Ono no Tofu : voir Tofu.

opposition à la loi (謗法, hobo, bangfa) : voir offense à la loi.

organes [cinq] (五臓, gozo, wuzang)

origine du passé (久遠元初, kuon ganjo, jiuyuan yuanchu) : on trouve aussi l’expression kuon ganshi, jiuyuan yuanshi (久遠元始) de sens équivalent. Littéralement, kuon, jiuyuan signifie passé lointain et ganjo, yuanchu, origine (gan : origine et jo début, commencement, idem pour shi dans l’équivalent ganshi). Même si cette expression a connu quelque fortune auprès de certains exégètes on ne la trouve que dans deux textes attribués à Nichiren : les Cent six articles (Hyakurokkasho) et la Merveille de la cause originelle (Honninmyosho). L’authenticité de ces deux textes, et surtout du premier, est contestée par plusieurs écoles nichirenistes. De nos jours, essentiellement Nichiren Shoshu et les courants qui en sont issus veulent les tenir pour authentiques. On se reportera donc à une édition de cette école, Nichiren daïshonin gosho, Heisei shinpen où ils figurent respectivement aux pages 1685 et 1676. Dans cette optique, l’origine du passé désigne une période antérieure à la véritable réalisation du passé ancien. Également, il s’agit d’un passé atemporel dont les caractéristiques sont inhérentes à toutes choses (cf. état originel, éveil originel).

Ornement de Lumière [royaume] (光明莊嚴, Komyoshogon, Guangmiaozhuangyan) : voir Conduite originelle du roi Ornement-Merveilleux (妙莊嚴王本事品, Myoshogonno honji hon, Miaozhuangyanwang benshi pin).

Ornement-Merveilleux [roi] (妙莊嚴王, Myoshogonno, Miaozhuangyanwang) : voir Conduite originelle du roi Ornement-Merveilleux (妙莊嚴王本事品, Myoshogonno honji hon, Miaozhuangyanwang benshi pin).

Oryo (Wulong, )

oshin (corps de manifestation, 應身, yingshen, nirmanakaya)

osho : voir précepteur (和尚, kasho, heshang, upadhyaya)

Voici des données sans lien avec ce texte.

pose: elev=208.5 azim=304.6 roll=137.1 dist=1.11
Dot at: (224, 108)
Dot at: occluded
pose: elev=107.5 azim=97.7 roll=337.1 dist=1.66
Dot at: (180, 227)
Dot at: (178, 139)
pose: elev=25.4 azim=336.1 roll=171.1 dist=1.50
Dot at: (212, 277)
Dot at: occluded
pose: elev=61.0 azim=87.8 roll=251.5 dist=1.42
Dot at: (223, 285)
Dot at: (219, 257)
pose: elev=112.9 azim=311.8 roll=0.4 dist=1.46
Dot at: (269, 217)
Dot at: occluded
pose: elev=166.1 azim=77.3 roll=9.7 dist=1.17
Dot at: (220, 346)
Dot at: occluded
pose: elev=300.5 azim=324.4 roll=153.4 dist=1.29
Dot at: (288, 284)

Oshohoshigi ge (stances Des Significations des dharma, 於 諸法之義, wuzhufazhiyi jie)

Otomabenomikoto (大苫辺尊) : voir sept règnes de divintés célestes.

Otonojinomikoto (大戸之道尊) : voir sept règnes de divintés célestes.

ouvrir les trois et révéler l’unique (開三顕一, kaisan kenitsu, jiesan xianyi) : on trouve également comme équivalent l'expression unir les trois et revenir à l'unique (, esan kiïtsu, huisan guiyi) et qui désigne également l'ouverture des trois véhicules et la révélation du véhicule unique du Bouddha. C'estle sens principal de la première moitié du Sutra du lotus et notamment du chapitre emblématique de cette partie, le chapitre des Moyens. Nous avons l'ouverture (ou l'élucidation) de ce qui était présenté comme des enseignements distincts destinés à chacun des trois véhicules, auditeurs, éveillés solitaires et bodhisattva, chose qui entraîne la révélation de l'enseignement égal pour tous du véhicule unique du Bouddha. dans le chapitre des Moyens on distingue deux sortes d'ouvrir les trois et révéler l'unique. La première est la façon abrégée (略, ryaku, lue), elle va du début du chapitre jusqu'à la fin de la partie versifiée qui s'achève avec le vers 則生大歡喜 (soku sho daikangi, ji sheng dahuanxi), concevront une grande joie [p 74 dans la traduction du Sutra du lotus de Jean-Noël Robert]. Elle est appelée abrégée car le Bouddha ne fait qu'évoquer le véhicule unique. Cette partie comprend notamment les dix Ainsi.

La seconde partie qui commence ensuite et va jusqu'à la fin du chapitre est appelée développée (廣, koguang) car le Bouddha y explicite son projet et la raison de l'apparition des éveillés. Il ne se livre à cette révélation qu'après le départ des cinq mille outrecuidants (cf. chapitre des Moyens).